Fuels

Illinois Retailers Fight Gas Tax Increase

After calls to increase funds to help roads, marketers push back

SPRINGFIELD, Ill. -- A proposal to increase fuel taxes in Illinois to help fund infrastructure improvements saw pushback this week from retailers in the state, who argue is will hurt business and consumers.

Transportation for Illinois Coalition (TFIC) (CSP Daily News / Convenience Store Petroleum)

The call to increase taxes comes from the Transportation for Illinois Coalition (TFIC), which warns that the state's transportation infrastructure will be left without any funding for maintenance and construction this summer if it does not act now. That's because a five-year, $31 billion capital program that pays for infrastructure improvements is set to expire July 1, 2014.

The transportation advocacy group, a coalition of state and regional business, labor, industry, governmental and not-for-profit organizations, argued that the current means of funding infrastructure improvements--the expiring capital program as well as the state's road fund--are insufficient and fundamentally flawed. A 2013 audit found that less than half of the money in the road fund went toward direct road construction and improvement costs in eight of the last 10 years.

Instead, TFIC proposes a user-fee-based solution that targets raising $1.8 billion in new annual revenues by a variety of measures, including: increasing the state motor fuel tax on gasoline by four cents per gallon (cpg) and on diesel by seven cpg; increasing fees on motor vehicle registrations; charging a sales tax on automobile-related services such as repairs, car washes and oil changes; ending the ethanol tax credit; and reprioritizing spending.

The group, whose members include engineering and contractor associations, local chambers of commerce, the Illinois Trucking Association and AAA Chicago, argued that this approach distributes costs among those who use and benefit from infrastructure and provides a long-term, sustainable revenue stream.

The state motor fuel taxes for gasoline is currently 19 cpg for gasoline and 21.5 cpg for diesel--not including 1.1 cpg levied for environmental impact and underground storage--and has not been raised since 1990. TFIC estimates that $304 million could be raised through this step alone; however, Illinois fuel marketers argued that the state should instead become more disciplined about spending the funding it already receives.

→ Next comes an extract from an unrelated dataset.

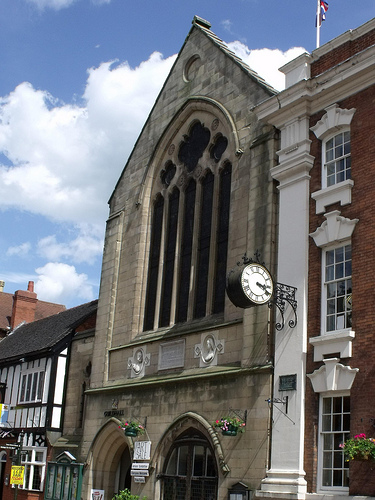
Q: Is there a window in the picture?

During a news conference at the state capital this week organized by the Illinois Petroleum Marketers Association, fuel retailers warned of the impact on their businesses and customers, reported the Associated Press.

"This tax, as a retailer, would be pushed to the consumer," Amy Chronister Ridley, vice president of Chronister Oil and Qik-n-EZ Convenience Stores, Springfield, which has 12 stores in the state, told the news agency. "We as retailers live in penny profits and cannot afford to absorb this tax."

In a statement provided to AP by the association, Carl Adams of Illinois Ayers Oil Co., Quincy, which has 27 sites, said an increase would kill investment. "We are to the point where we will not expand any further in this state because the market conditions are so poor," he said. "It's not worth the investment for us. An additional tax on gas is only going to drive us further out of business."

Adams said the company has many sites near the Illinois-Missouri border, where it is already losing customers on fuel and in-store purchases, and noted that the state is losing that tax revenue as well.

"We need to put the brakes on any type of plan to raise the motor fuel tax," Bill Fleischli, vice president of the Illinois Petroleum Marketers Association, told AP. "Drivers deserve a break, and business owners have suffered enough in recent years." He argued that the state should stop using money intended for maintaining infrastructure on other items in the budget.

The state's road fund is supplied by fuel taxes and registration fees, but lawmakers have traditionally tapped into the money for other purposes, said the report.

TFIC also has denounced this practice, and instead calls for focusing most of the driver-related revenues from the state's general budget into the road fund, AP said. The group also argued that revenues from the gasoline sales tax should go toward transportation-related projects instead of into the general revenue fund.

At the same time, TFIC argued that an increase in the fuel tax is necessary.

"The coalition understands paying more at the pump isn't easy," said Doug Whitley and Mike Kleinik, coalition co-chairmen, in a prepared statement obtained by the news agency. "But a modest four-cents-per-gallon increase will hardly be noticed as prices fluctuate much more regularly."

Any proposal to increase fuel taxes is unclear, said the report. Although TFIC members have reportedly met with lawmakers, they have yet to find a sponsor to introduce legislation. Meanwhile, in his recent annual budget address, Illinois Governor Pat Quinn said he would form a committee to explore the issue.